What is MVP (Minimum Viable Product), And How Does it Fit in a Scaled Agile Framework. This question came to my mind, and I thought, why not write a blog about it. Minimum Viable Product, this concept became popular since The lean startup book became popular.
Definition of MVP is a minimum development that we do to maximize learning. So let’ stake an example, suppose If I get an idea that I want to sell flowers online. I am excited to create a shopping cart and a complete e-commerce product to buy flowers online. One of my friends raised a question: do you think somebody will buy flowers online, and what if you invest all the money and realize this was a wrong idea? Where I denied that point in time, but after I started thinking.
What can we do to validate our hypothesis that people will buy flowers online before I invest this much time and money in creating the whole product?. Here are the minimum viable product needs that come up.
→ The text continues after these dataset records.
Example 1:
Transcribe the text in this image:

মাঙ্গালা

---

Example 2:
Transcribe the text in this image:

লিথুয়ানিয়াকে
If I make something that helps me know if people will buy the flowers online or not, that’s it. That’s the whole goal of a MINIMUM VIABLE PRODUCT. For example, an individual may create a small blog page, run a google ad, and say, okay, buy flowers online. People will visit/land up on the blog page where the rest of the functionalities are not ready. But have a click button where people can easily visit and click it, which will help me see all the analytics which will help me count how many visitors are clicking it. If I get x number of clicks on that particular button, it validates my hypothesis that there is a market for selling flowers online. If I don’t get x number of visitors on my specific page, I think this might be a wrong idea or not the appropriate time for launching this idea. I might have to change the direction.
The idea here is to validate learning, maximize learning, and validate that the hypothesis is not necessarily usable. I may not be able to sell the flowers online using that particular blog page. I need to create a new product that facilitates the whole checkout experience for selling the flowers online.
In the scaled agile framework, we talk about MVP when we look into epics, portfolio epics, and business epics. A lean business case supports business epics. We want to do something with a significant amount of money and time investment to achieve some desired goal, maybe solving an existing problem or exploiting an opportunity visible to an organization. When we are evaluating this epic many times, it may also make sense to identify what kind of an MVP can help us validate the hypothesis early in the development of that particular epic. If we find the positive signal, we may continue with our belief and add more features. If we find these hypotheses are not making any sense, we may change the direction.
In the scaled agile framework, it is appreciated, especially for the type of epics where we are exploiting new opportunities to even identify the MVP part inside the epic and schedule those MVPs early to learn and take it forward. Minimum viable products and minimum marketable features are times used interchangeably, but they are different. The minimum commercial feature is a set of functionalities that you want to build in the product so that your end customer can start using it. It’s like the minimum thing you need in your selling flowers application so that people can buy flowers. That’s a minimum marketable feature. “Whereas the minimum viable product is not necessarily using it. It is primarily we need to do the minimum time of investment to maximize your learning related to your hypothesis” and many times I would say the majority of the time you find MVP is you build. If you learn it, and then you throw it away.